Any of you local grocery stores will have it and if you have a wincos in your state they will have it. Great prices!


----------



## RhomZilla (Feb 12, 2003)

Wuts PUBLIX?!?!







Deepnding where you live, best place and price to find meat are at asian markets. BeefHearts usually go for $.98 lbs. Also, check your neighborhood grocers or butcher stores.


----------



## thePACK (Jan 3, 2003)

RhomZilla said:


> Wuts PUBLIX?!?!
> 
> 
> 
> ...


 yeah either of these places that al mentioned you will find them..more likely the asian stores...


----------



## Winkyee (Feb 17, 2003)

If you can't find it , just check with local butchers , if they don't have it ,
They can order it.


----------



## GARGOYLE (Feb 12, 2003)

whatever you do, try to not buy the frozen beefheart at your LFS. You could get a lot more for a lot less at the places mentioned above.


----------



## SnowCichlid (Jan 10, 2003)

Just go to your nearest grocery store or meat shop and they will have some available
Look at my tutorial in the "tutorial" section to see how to prepare it for your piranhas
good luck :smile:


----------



## lastyboy (Apr 14, 2003)

Where i live you cant get it for all the tea in china!!!!!!!!

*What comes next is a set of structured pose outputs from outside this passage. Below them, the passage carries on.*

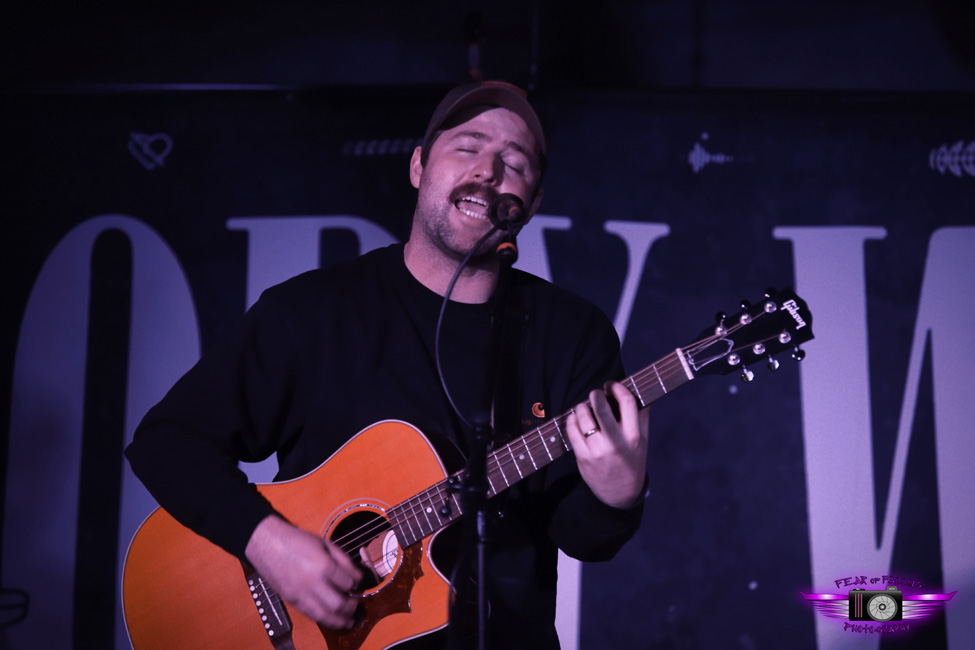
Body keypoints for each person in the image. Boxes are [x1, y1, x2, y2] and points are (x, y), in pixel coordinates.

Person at [126, 81, 649, 649]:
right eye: (467, 148)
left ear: (534, 202)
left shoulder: (572, 334)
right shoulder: (311, 312)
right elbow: (167, 441)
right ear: (420, 167)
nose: (489, 172)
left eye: (514, 163)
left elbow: (584, 536)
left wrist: (618, 492)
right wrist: (268, 543)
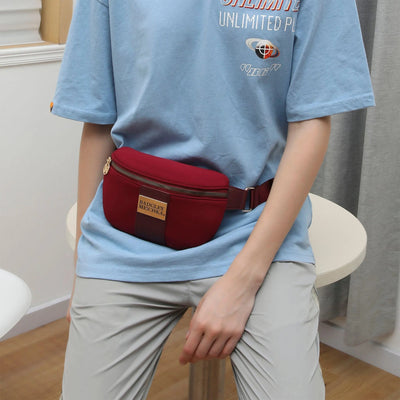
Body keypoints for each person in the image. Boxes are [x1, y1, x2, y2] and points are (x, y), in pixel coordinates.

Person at [51, 0, 375, 398]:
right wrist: (83, 266)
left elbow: (311, 121)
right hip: (128, 238)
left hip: (255, 233)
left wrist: (243, 282)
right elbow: (98, 121)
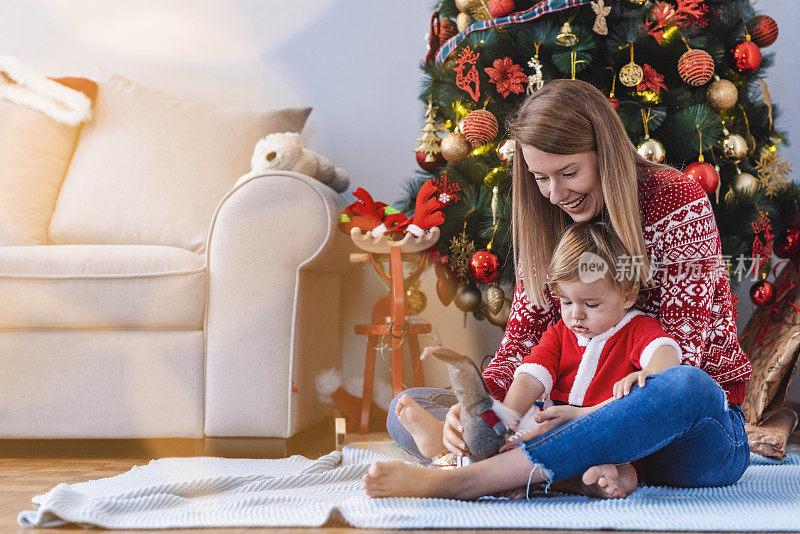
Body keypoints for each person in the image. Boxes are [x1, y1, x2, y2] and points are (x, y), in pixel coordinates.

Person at [372, 79, 751, 500]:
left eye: (569, 173)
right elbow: (520, 345)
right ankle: (566, 471)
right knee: (407, 407)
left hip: (681, 436)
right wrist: (483, 411)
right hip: (560, 418)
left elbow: (680, 355)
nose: (555, 194)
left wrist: (583, 418)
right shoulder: (545, 217)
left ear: (604, 154)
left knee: (686, 386)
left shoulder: (675, 200)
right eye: (541, 178)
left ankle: (471, 479)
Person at [414, 222, 683, 463]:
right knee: (525, 426)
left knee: (623, 464)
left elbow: (666, 352)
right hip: (551, 425)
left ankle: (579, 480)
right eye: (566, 302)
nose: (576, 314)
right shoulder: (560, 333)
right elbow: (531, 376)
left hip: (603, 429)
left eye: (591, 304)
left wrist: (649, 373)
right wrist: (508, 419)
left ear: (626, 297)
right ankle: (455, 443)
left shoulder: (635, 328)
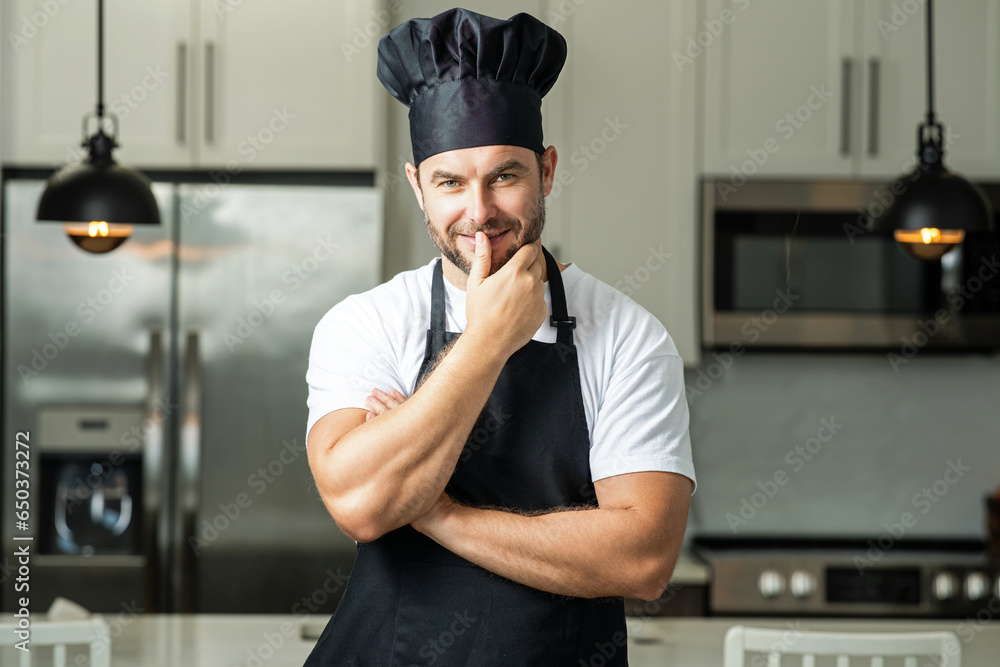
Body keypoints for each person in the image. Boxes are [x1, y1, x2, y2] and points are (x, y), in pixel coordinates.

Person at [303, 8, 695, 666]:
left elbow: (644, 556)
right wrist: (487, 341)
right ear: (417, 187)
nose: (477, 212)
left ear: (546, 171)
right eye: (449, 182)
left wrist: (438, 512)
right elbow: (363, 505)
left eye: (504, 176)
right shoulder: (367, 321)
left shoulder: (628, 336)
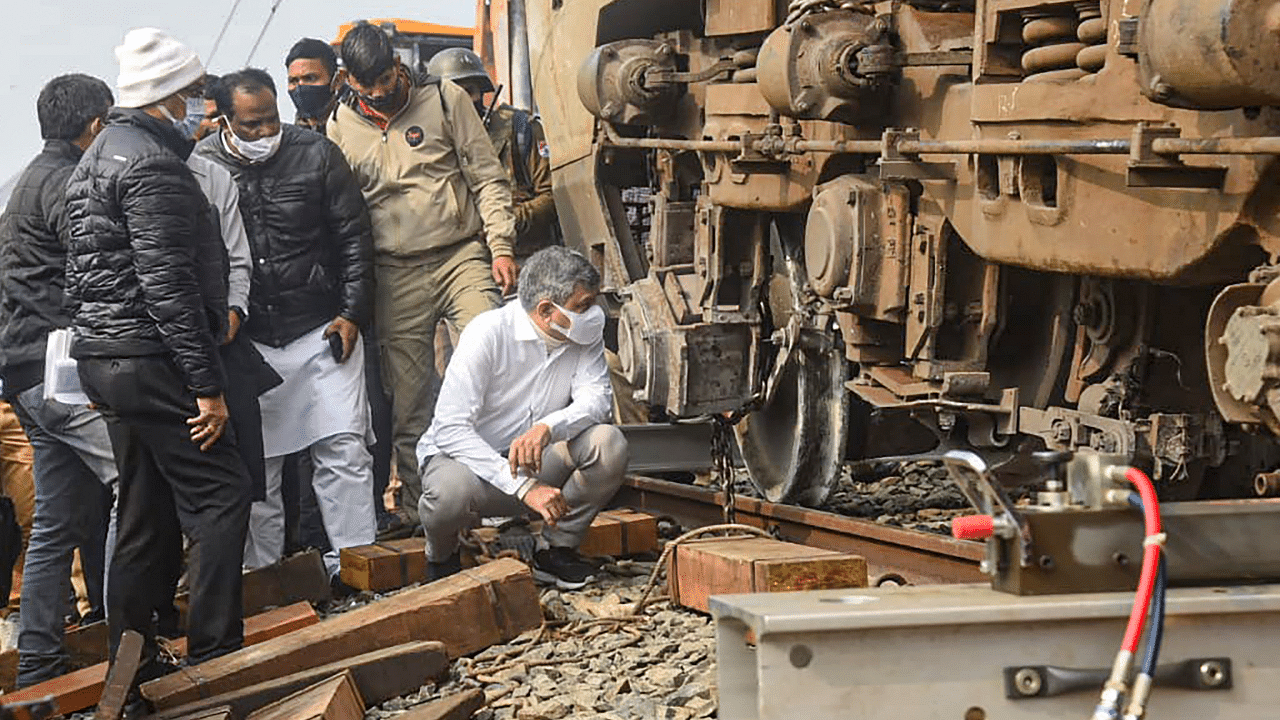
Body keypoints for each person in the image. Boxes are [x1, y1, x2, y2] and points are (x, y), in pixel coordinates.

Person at [64, 28, 250, 677]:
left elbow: (80, 275)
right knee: (222, 491)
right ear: (167, 98)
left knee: (144, 510)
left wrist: (94, 362)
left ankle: (132, 664)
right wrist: (206, 386)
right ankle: (217, 651)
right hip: (150, 356)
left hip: (109, 358)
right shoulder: (153, 165)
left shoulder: (96, 158)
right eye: (195, 95)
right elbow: (166, 281)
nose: (205, 107)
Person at [327, 23, 518, 525]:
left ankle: (508, 495)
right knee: (409, 401)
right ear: (350, 80)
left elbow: (486, 177)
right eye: (368, 87)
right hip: (393, 271)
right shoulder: (341, 124)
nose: (382, 93)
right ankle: (421, 511)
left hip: (461, 255)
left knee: (492, 361)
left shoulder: (445, 98)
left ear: (398, 65)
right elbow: (343, 215)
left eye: (388, 79)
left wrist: (500, 247)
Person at [197, 68, 376, 582]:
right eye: (251, 125)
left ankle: (357, 566)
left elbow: (354, 239)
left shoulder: (317, 153)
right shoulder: (203, 167)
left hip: (321, 329)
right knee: (261, 470)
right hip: (249, 342)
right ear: (226, 121)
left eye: (271, 121)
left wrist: (352, 313)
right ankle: (265, 580)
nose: (264, 134)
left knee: (344, 450)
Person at [0, 73, 119, 686]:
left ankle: (39, 661)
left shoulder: (23, 182)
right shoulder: (71, 186)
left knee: (56, 519)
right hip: (62, 370)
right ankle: (131, 637)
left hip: (24, 372)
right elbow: (94, 277)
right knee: (135, 479)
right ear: (95, 125)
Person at [417, 246, 628, 590]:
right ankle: (442, 555)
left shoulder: (582, 330)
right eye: (582, 306)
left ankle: (556, 551)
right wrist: (525, 487)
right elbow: (450, 429)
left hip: (537, 461)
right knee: (447, 495)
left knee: (609, 444)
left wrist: (548, 427)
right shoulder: (487, 333)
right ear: (547, 310)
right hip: (473, 468)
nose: (593, 313)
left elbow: (597, 401)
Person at [285, 37, 401, 538]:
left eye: (309, 79)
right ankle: (308, 529)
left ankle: (368, 514)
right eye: (293, 81)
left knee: (369, 414)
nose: (300, 89)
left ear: (335, 78)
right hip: (308, 301)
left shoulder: (358, 128)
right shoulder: (285, 141)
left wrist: (356, 300)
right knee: (303, 424)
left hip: (359, 293)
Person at [427, 48, 557, 263]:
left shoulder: (519, 128)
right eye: (453, 93)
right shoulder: (430, 144)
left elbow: (551, 196)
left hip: (523, 259)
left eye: (469, 91)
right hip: (462, 264)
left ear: (481, 92)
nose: (462, 100)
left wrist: (504, 221)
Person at [285, 38, 342, 132]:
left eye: (310, 78)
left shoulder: (355, 127)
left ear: (336, 81)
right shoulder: (289, 139)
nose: (300, 86)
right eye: (293, 81)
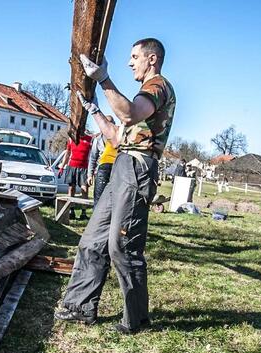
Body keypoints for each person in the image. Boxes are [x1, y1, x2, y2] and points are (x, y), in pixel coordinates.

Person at [55, 37, 175, 334]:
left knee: (122, 245)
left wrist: (104, 79)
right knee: (93, 240)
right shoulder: (141, 94)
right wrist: (93, 109)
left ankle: (137, 321)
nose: (129, 62)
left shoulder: (158, 87)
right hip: (123, 163)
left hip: (137, 168)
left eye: (134, 56)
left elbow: (128, 113)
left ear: (152, 59)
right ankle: (79, 307)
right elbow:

So i just use something else instead. :smile:


----------



## SnowCichlid (Jan 10, 2003)

lastyboy said:


> Where i live you cant get it for all the tea in china!!!!!!!!
> 
> So i just use something else instead. :smile:


 No cows over there


----------



## lastyboy (Apr 14, 2003)

there just isnt much call for it here, although funnily enough one of our biggest exports is beef-maybe they should save a little, eh?


----------